Car dealers offering finance deals may be incentivised by sales targets and commission to encourage customers to take out unaffordable repayment plans with the highest interest rates, the Financial Conduct Authority (FCA) has warned.
The regulator has pledged to examine whether lenders in the rapidly-growing car finance sector “comply with current regulatory requirements”.
It added that lenders and brokers more widely are not doing enough to establish whether customers can pay back loans.
“A business model that is predicated on selling products to customers who can’t afford to repay them is not acceptable,” said Jonathan Davidson, the FCA’s head of retail at the Credit Summit. “We will take action against firms who run their businesses this way.”
Regulators and MPs, including Liberal Democrat Sir Vince Cable who spoke at the Credit Summit, have expressed concerns about consumer indebtedness nationally, which is close to returning to pre-crisis levels.
“After 2008, lenders became more conservative for obvious reasons, and so did borrowers and the share of personal debt to GDP fell to about 133 percent in 2015,” Cable told delegates at the Credit Summit. “It’s worth noting that even after that very substantial contraction, it is still at historically high levels. What’s happened in the last three years is that personal debt as a share of GDP has started to rise again, and it’s now at roughly 140 percent and the projections are it will reach crisis-level of 155 percent around 2022/23.”
Davidson told the Credit Summit that performing backward-looking credit checks alone was not sufficient, and that lenders should ask whether customers can afford repayment plans in the future if interest rates rise or if their job changes.
The FCA added is focusing on whether firms are properly assessing whether customers can afford to buy the car they are being offered – particularly for people with lower credit scores; how firms are managing the risks around commission arrangements for dealers; and whether consumers’ engagement with firms, and the information they are given, allows them to make informed decisions.
Despite that, it found from the work done so far are that growth in motor finance has been strongest for consumers with better credit ratings, who are less likely to face repayment difficulties.

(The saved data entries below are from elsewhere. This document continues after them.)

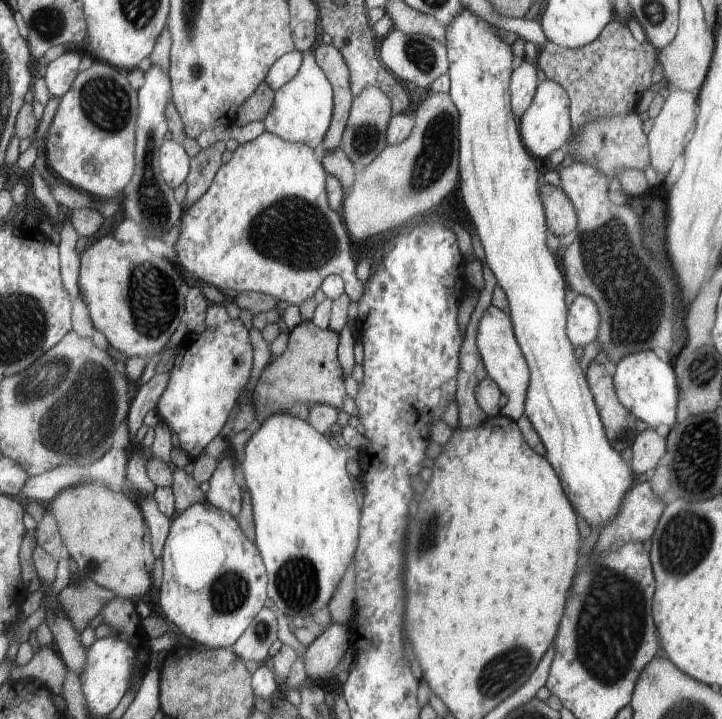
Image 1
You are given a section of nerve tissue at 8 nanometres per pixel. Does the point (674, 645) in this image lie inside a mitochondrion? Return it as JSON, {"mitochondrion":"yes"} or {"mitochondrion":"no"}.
{"mitochondrion":"no"}

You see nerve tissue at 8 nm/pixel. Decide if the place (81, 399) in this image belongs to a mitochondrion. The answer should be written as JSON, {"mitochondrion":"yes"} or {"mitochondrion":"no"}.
{"mitochondrion":"yes"}

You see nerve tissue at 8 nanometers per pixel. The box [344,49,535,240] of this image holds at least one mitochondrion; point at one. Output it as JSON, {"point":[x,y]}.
{"point":[437,153]}

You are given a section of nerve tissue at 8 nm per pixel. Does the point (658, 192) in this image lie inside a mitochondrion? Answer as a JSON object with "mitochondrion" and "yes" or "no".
{"mitochondrion":"no"}

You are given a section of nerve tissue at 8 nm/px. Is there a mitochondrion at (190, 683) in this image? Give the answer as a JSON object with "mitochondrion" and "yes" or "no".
{"mitochondrion":"no"}

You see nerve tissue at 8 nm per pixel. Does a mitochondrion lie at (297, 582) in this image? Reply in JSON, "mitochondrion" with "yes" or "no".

It also found arrears and default rates remain generally low, though they have increased moderately in recent years and that arrears and default rates are higher, and have risen more, among customers with the lowest credit ratings, who account for around 3% of lending.
If not properly managed, some of the commission arrangements in place could incentivise dealers to arrange more expensive finance for customers, the FCA said.
In some cases, customers are not being provided with key information in an accessible manner, including information provided on lenders’ and dealers’ websites, the FCA said. The largest lenders are adequately managing the risk of a severe fall in prices for used cars, but firms should regularly consider relevant changes in the market.